From May 2011 through June 2014, the investigators detected acute HIV infection in 25 of 1304 women (1.9%). HIV incidence stood at 2.35 per 100 person-years, meaning about 2 of every 100 women got infected every year. Twelve of the 25 infections occurred during pregnancy. Women with acute HIV infection had a median age of 21 years (interquartile range [IQR] 19 to 24) and a median 8 years of education (IQR 7 to 11). Nineteen women (76%) were married, and all 25 had a current partner a median of 9 years older than the woman. Marriages had lasted for a median of 2 years and partnerships for a median of 1 year.
Twenty-four of 25 women began ART, 22 of them immediately and 2 of them 2 to 12 weeks after diagnosis. Median pretreatment CD4 count measured 572 and rose to 831 in the 6 months after HIV diagnosis.

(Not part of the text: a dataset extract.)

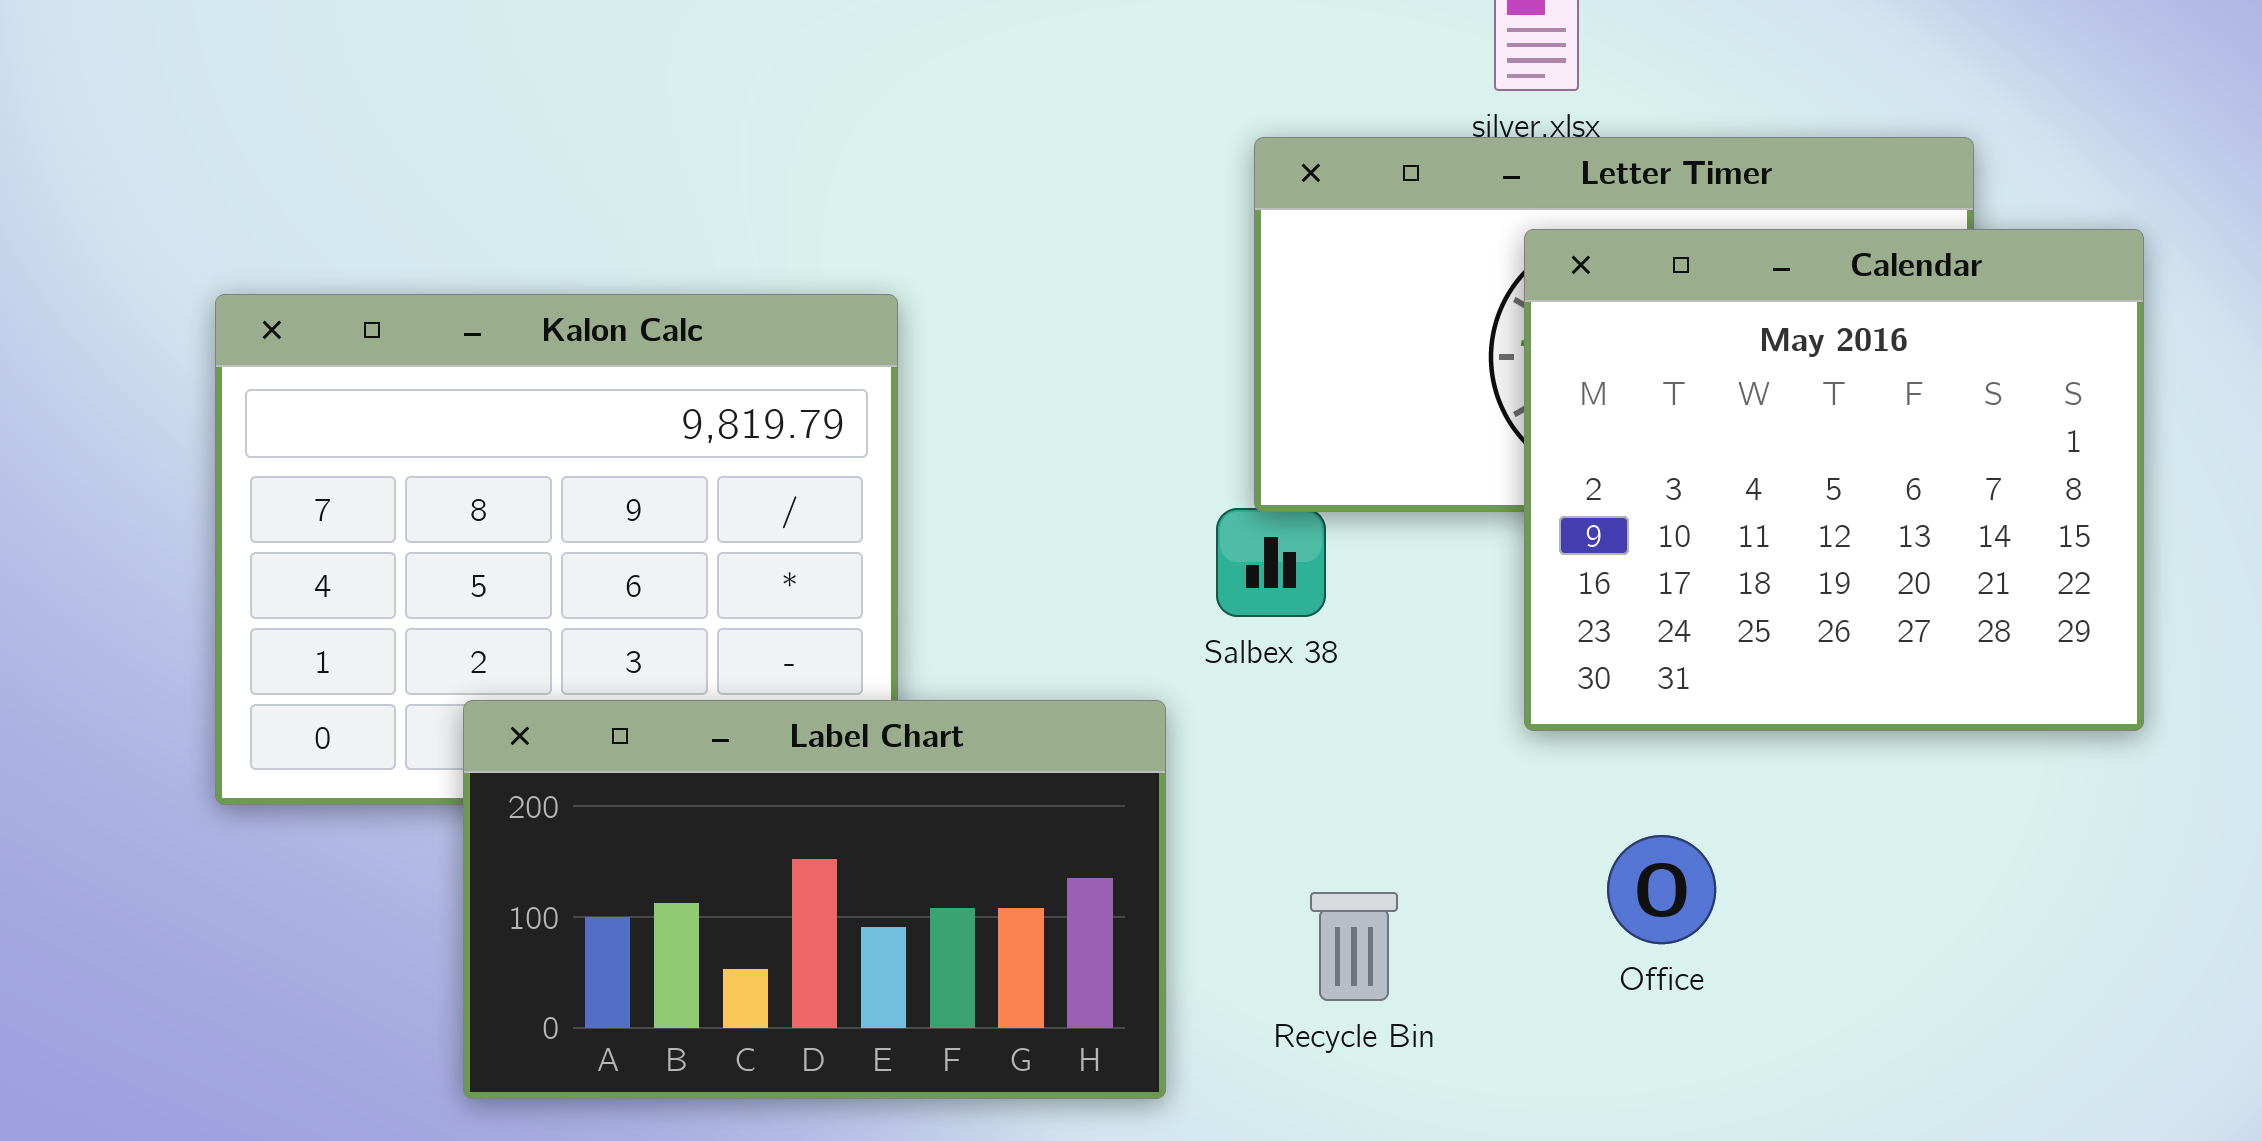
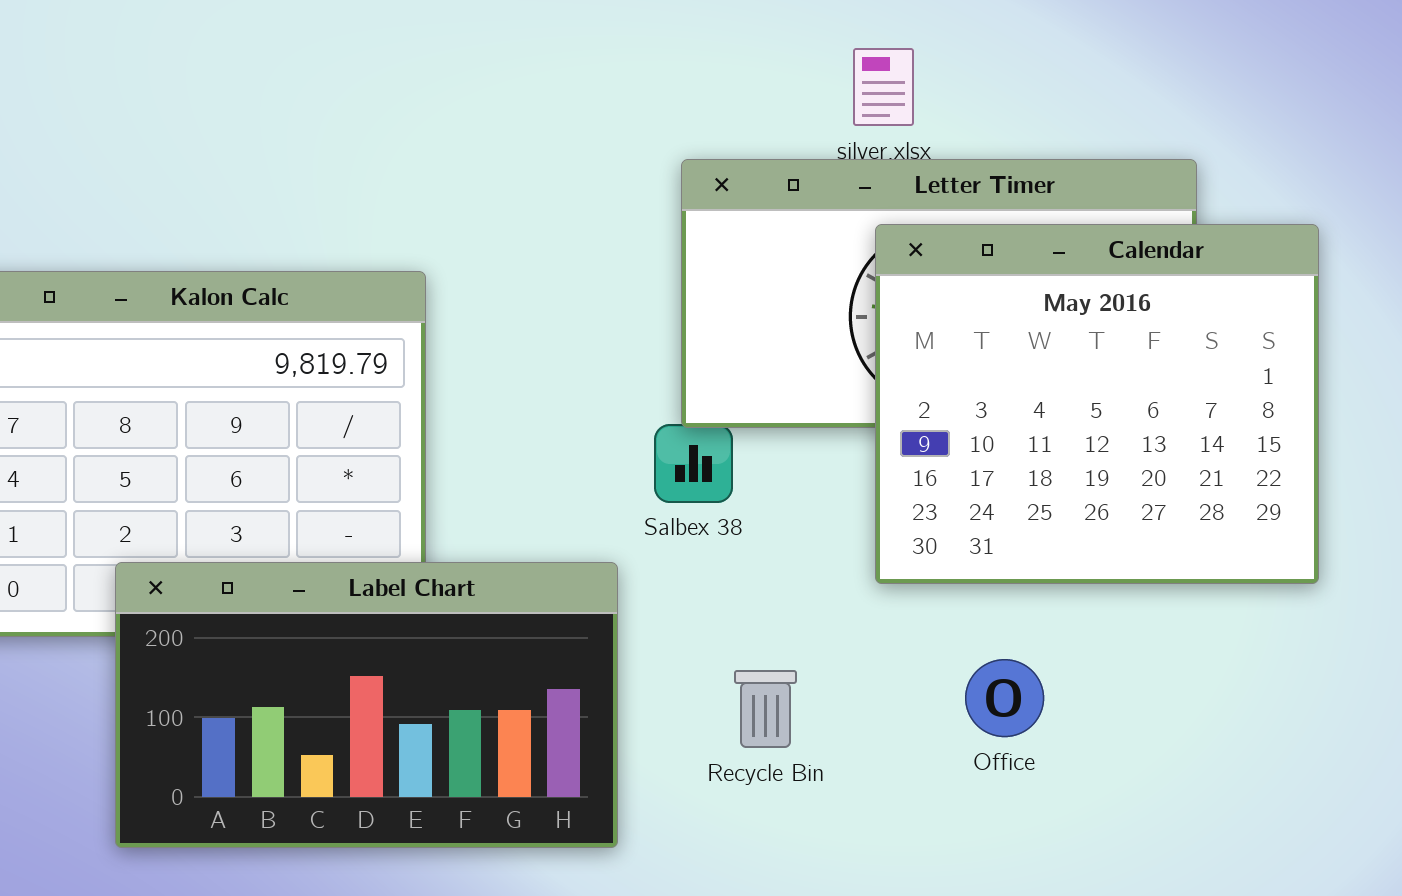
Office: [1607,835,1716,944] -> [965,659,1044,737], moved
Recycle Bin: [1310,892,1398,1001] -> [734,670,797,748], moved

Median viral load when treatment started stood at 5.14 log10 copies/mL (about 138,000 copies/mL), only about 0.4 log higher than levels in chronically infected mothers in historical cohorts in Kenya [2] and Botswana [3]. After 3 months of treatment, median load had dropped about 100-fold to 3.24 log (about 1750 copies). But median monthly viral load decline measured only 0.35 log (about 2.2-fold). Monthly viral load drops after ART began were greater in women infected postpartum than in those infected during pregnancy (-0.62 log versus -0.2 log), but this difference lacked statistical significance. Median time to reach a viral load below 150 copies was 146 days.
Two infants became infected with HIV, and clinicians detected one of these infant infections at the same time the mother was diagnosed.
The investigators stressed that "prompt ART for acute maternal HIV-1 is important for prevention of mother-to-child transmission." But they called for longer follow-up of such women to determine how long viral loads stayundetectable.
1. Drake A, Kinuthia J, Matemo D, et al. Virologic and immunologic response following antiretroviral therapy initiation among pregnant and postpartum women with acute HIV-1 infection. AIDS 2014. 20th International AIDS Conference. July 20-25, 2014. Melbourne. Abstract MOPDB0101.
2. Chung MH1, Kiarie JN, Richardson BA, et al. Highly active antiretroviral therapy versus zidovudine/nevirapine effects on early breast milk HIV type-1 RNA: a phase II randomized clinical trial. Antivir Ther. 2008;13:799-807.
3. Shapiro RL1, Ndung'u T, Lockman S, et al. Highly active antiretroviral therapy started during pregnancy or postpartum suppresses HIV-1 RNA, but not DNA, in breast milk. J Infect Dis. 2005;192:713-719.